--- REQUIRED WORK ---
Whenever a line in the data below includes the string "services", copy it out.

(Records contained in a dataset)
━━━━━━━━

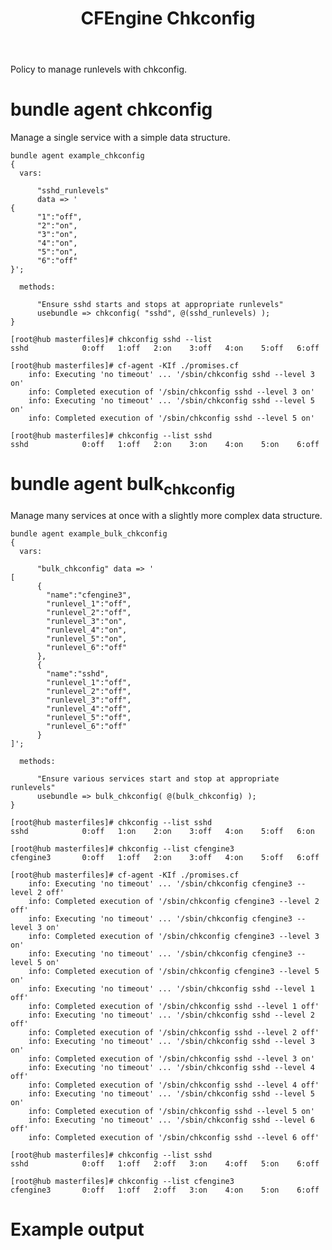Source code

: #+Title: CFEngine Chkconfig

Policy to manage runlevels with chkconfig.

* bundle agent chkconfig

Manage a single service with a simple data structure.

#+BEGIN_SRC cfengine3
bundle agent example_chkconfig
{
  vars:

      "sshd_runlevels"
      data => '
{
      "1":"off",
      "2":"on",
      "3":"on",
      "4":"on",
      "5":"on",
      "6":"off"
}';

  methods:

      "Ensure sshd starts and stops at appropriate runlevels"
      usebundle => chkconfig( "sshd", @(sshd_runlevels) );
}
#+END_SRC

#+Caption: Example output
#+BEGIN_EXAMPLE
[root@hub masterfiles]# chkconfig sshd --list
sshd           	0:off	1:off	2:on	3:off	4:on	5:off	6:off

[root@hub masterfiles]# cf-agent -KIf ./promises.cf 
    info: Executing 'no timeout' ... '/sbin/chkconfig sshd --level 3 on'
    info: Completed execution of '/sbin/chkconfig sshd --level 3 on'
    info: Executing 'no timeout' ... '/sbin/chkconfig sshd --level 5 on'
    info: Completed execution of '/sbin/chkconfig sshd --level 5 on'

[root@hub masterfiles]# chkconfig --list sshd
sshd           	0:off	1:off	2:on	3:on	4:on	5:on	6:off
#+END_EXAMPLE
* bundle agent bulk_chkconfig

Manage many services at once with a slightly more complex data structure.

#+BEGIN_SRC cfengine3
bundle agent example_bulk_chkconfig
{
  vars:

      "bulk_chkconfig" data => '
[
      {
        "name":"cfengine3",
        "runlevel_1":"off",
        "runlevel_2":"off",
        "runlevel_3":"on",
        "runlevel_4":"on",
        "runlevel_5":"on",
        "runlevel_6":"off"
      },
      {
        "name":"sshd",
        "runlevel_1":"off",
        "runlevel_2":"off",
        "runlevel_3":"off",
        "runlevel_4":"off",
        "runlevel_5":"off",
        "runlevel_6":"off"
      }
]';

  methods:

      "Ensure various services start and stop at appropriate runlevels"
      usebundle => bulk_chkconfig( @(bulk_chkconfig) );
}
#+END_SRC

#+Caption: Example output
#+BEGIN_EXAMPLE
[root@hub masterfiles]# chkconfig --list sshd
sshd           	0:off	1:on	2:on	3:off	4:on	5:off	6:on

[root@hub masterfiles]# chkconfig --list cfengine3
cfengine3      	0:off	1:off	2:on	3:off	4:on	5:off	6:off

[root@hub masterfiles]# cf-agent -KIf ./promises.cf 
    info: Executing 'no timeout' ... '/sbin/chkconfig cfengine3 --level 2 off'
    info: Completed execution of '/sbin/chkconfig cfengine3 --level 2 off'
    info: Executing 'no timeout' ... '/sbin/chkconfig cfengine3 --level 3 on'
    info: Completed execution of '/sbin/chkconfig cfengine3 --level 3 on'
    info: Executing 'no timeout' ... '/sbin/chkconfig cfengine3 --level 5 on'
    info: Completed execution of '/sbin/chkconfig cfengine3 --level 5 on'
    info: Executing 'no timeout' ... '/sbin/chkconfig sshd --level 1 off'
    info: Completed execution of '/sbin/chkconfig sshd --level 1 off'
    info: Executing 'no timeout' ... '/sbin/chkconfig sshd --level 2 off'
    info: Completed execution of '/sbin/chkconfig sshd --level 2 off'
    info: Executing 'no timeout' ... '/sbin/chkconfig sshd --level 3 on'
    info: Completed execution of '/sbin/chkconfig sshd --level 3 on'
    info: Executing 'no timeout' ... '/sbin/chkconfig sshd --level 4 off'
    info: Completed execution of '/sbin/chkconfig sshd --level 4 off'
    info: Executing 'no timeout' ... '/sbin/chkconfig sshd --level 5 on'
    info: Completed execution of '/sbin/chkconfig sshd --level 5 on'
    info: Executing 'no timeout' ... '/sbin/chkconfig sshd --level 6 off'
    info: Completed execution of '/sbin/chkconfig sshd --level 6 off'

[root@hub masterfiles]# chkconfig --list sshd
sshd           	0:off	1:off	2:off	3:on	4:off	5:on	6:off

[root@hub masterfiles]# chkconfig --list cfengine3
cfengine3      	0:off	1:off	2:off	3:on	4:on	5:on	6:off
#+END_EXAMPLE

* Example output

━━━━━━━━

--- WRITTEN SOLUTION ---
Manage many services at once with a slightly more complex data structure.
      "Ensure various services start and stop at appropriate runlevels"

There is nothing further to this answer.